Una «verità storica» non è infatti la verità nel senso pieno e autentico, cioè la verità come incontrovertibilità assoluta. Una «verità storica» - già Agostino lo sapeva -, è soltanto un’ipotesi, un’interpretazione, una fede; sorretta sì da «motivi» che sono per lo più assenti nelle fantasie arbitrarie, ma che possono essere pur sempre considerati insufficienti. Chi ammette le «verità storiche» - la «verità storica» della risurrezione di Cristo - non si appoggia sulla pura roccia dell’ indiscutibile, ma rimane all’ interno della fede - e dell’incertezza che accompagna ogni fede.

5. Severino secondo il Cristianesimo

Il mio discorso filosofico non prescinde affatto dalla Chiesa e dal cristianesimo.
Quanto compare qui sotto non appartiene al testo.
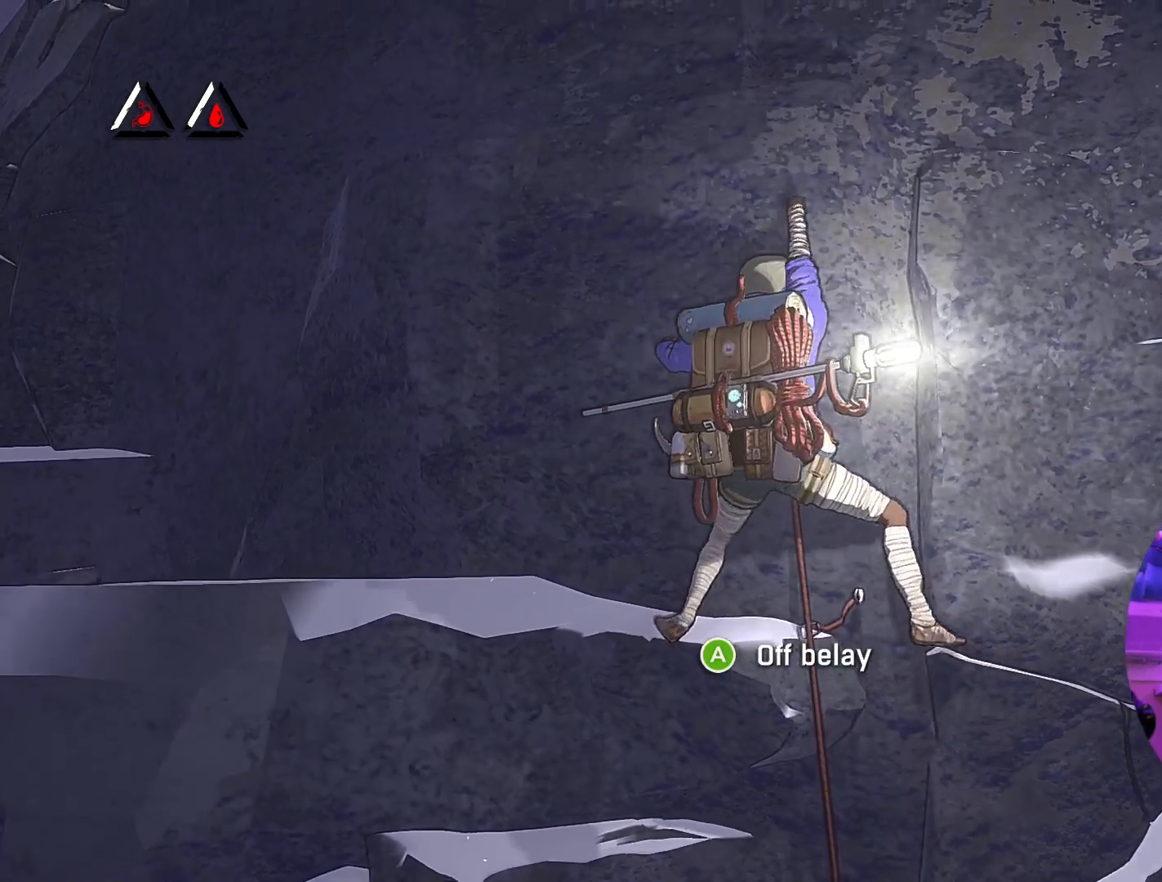
{"buttons": ["R1"], "left_stick": "up", "right_stick": "center", "events": [[217, "left_stick", "up"], [467, "R1", "down"]]}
Anzi, le dirò di più: ho sempre rispettato e sottolineato la serietà con cui la Chiesa ha affrontato le mie posizioni filosofiche, anche nel momento in cui è avvenuto lo scontro, la frattura.
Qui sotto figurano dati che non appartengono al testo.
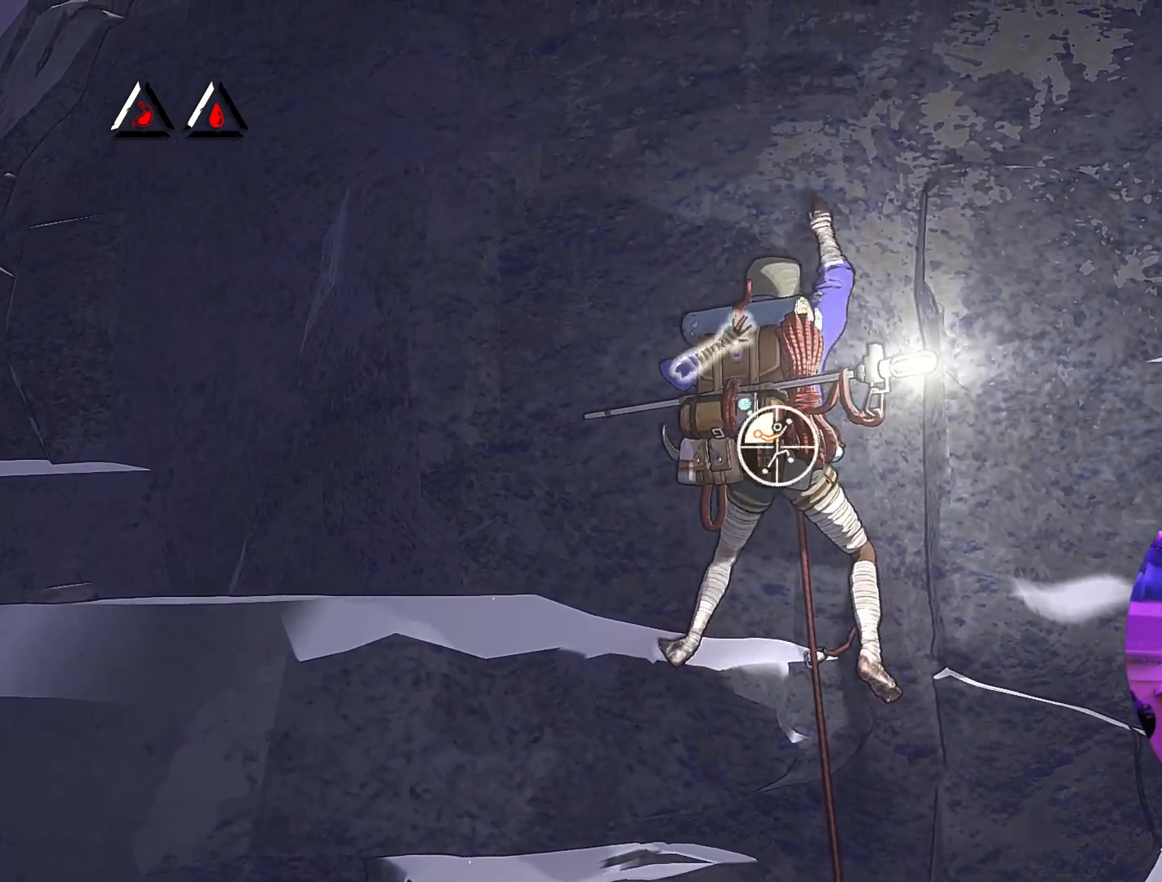
{"buttons": ["R1"], "left_stick": "center", "right_stick": "center", "events": [[100, "left_stick", "center"]]}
Io ho sempre espresso ammirazione per la serietà con cui l'autorità ecclesiastica ha esaminato le mie posizioni e mi ha invitato a discuterle. Non condivido affatto quindi chi mi ha ritenuto una vittima. Anzi, per me è stata, anche quella circostanza, un'esperienza culturale interessantissima e feconda.

La Chiesa non è mai stata leggera con me, e di questo la ringrazio.

Quanto ai teologi devo dire che sono colpito dell'attenzione e del dialogo che hanno avviato.

I membri della commissione che avrebbe esaminato i miei scritti: Karl Rahner, Cornelio Fabro, Johannes B. Lotz (allievo di Heidegger e professore alla PUG), e il sacerdote professor Enrico Nicoletti: Paul Ricoeur scrisse la prefazione di alcuni suoi libri, ma in uno Nicoletti affermò di essersi convinto di quanto aveva letto nei miei e non volle più continuare ad essere sacerdote.

Il suo schema nella ricezione teologica

La ragione naturale arriva fino alla giustificazione razionale dell’atto di fede senza bisogno (né possibilità) di occuparsi dei suoi contenuti propri.

Le verità credute sono affermate esclusivamente in base alla loro appartenenza al dogma.

L’atto di fede è per sua natura opposto al sapere perché si mantiene per sua natura estraneo all’evidenza.

Il cuore della questione: l’evidenza

Giovanni Paolo II

Fides et Ratiocirca i rapporti tra fede e ragione

(14 settembre 1998)

Differenti stati della filosofia, 76

La Rivelazione propone chiaramente alcune verità che, pur non essendo naturalmente inaccessibili alla ragione, forse non sarebbero mai state da essa scoperte, se fosse stata abbandonata a se stessa.

Il concetto di un Dio personale (...) che tanto rilievo ha avuto per lo sviluppo del pensiero filosofico e, in particolare, per la filosofia dell’essere.

La realtà del peccato (...) la quale aiuta a impostare filosoficamente in modo adeguato il problema del male.

La concezione della persona come essere spirituale è una peculiare originalità della fede (...) ha certamente influito sulla riflessione filosofica che i moderni hanno condotto.

6. Il Cristianesimo dopo Severino

Immerso nell'alienazione, il cristianesimo è come una casa invisibile di cui qualcuno dice, indicando un gran banco di nebbia: "Là c'è una casa".

Che cosa si riuscirebbe a vedere se la nebbia (l'alienazione) diradasse?

Forse una casa.

Ma forse nulla.

Nel primo caso, il cristianesimo avrebbe ancora qualcosa da dire, e di grande, anche qualora fosse liberato dalla nebbia dell'ontologia dell'Occidente;

nel secondo caso, con lo svanire della nebbia dovrebbe ammutolire anche ogni parola cristiana.

Questo problema rimane aperto.

Credo che sinché resta nella nebbia dell'alienazione la casa del cristianesimo sia inabitabile.

7. Da Emanuele a Federico Severino

Federico [il figlio] ha una natura profondamente religiosa, cristianamente religiosa. La sua scultura va dall'orrore dell'assoluta assenza di Dio alla sua lacerante presenza - e lui sa bene che ciò a cui si rivolgono i miei scritti non ha nulla a che vedere né con l'ateismo né con il suo contrario.

54a Esposizione Internazionale d'Arte della Biennale di Venezia

(4 giugno - 27 novembre 2011)

Federico vive a modo suo il cristianesimo; ma il Dio cristiano sarebbe più compiaciuto del cristianesimo di Federico che non di quello di tanti sepolcri imbiancati. La speranza non è ebetudine, ma fiorisce in hac lacrimarum valle, sì che l'arte non può dimenticarselo.

... Ho già detto a suor Giusy che quando toccherà a me, vorrò andare da loro per morire come è morta mia moglie. Si è detta d'accordo.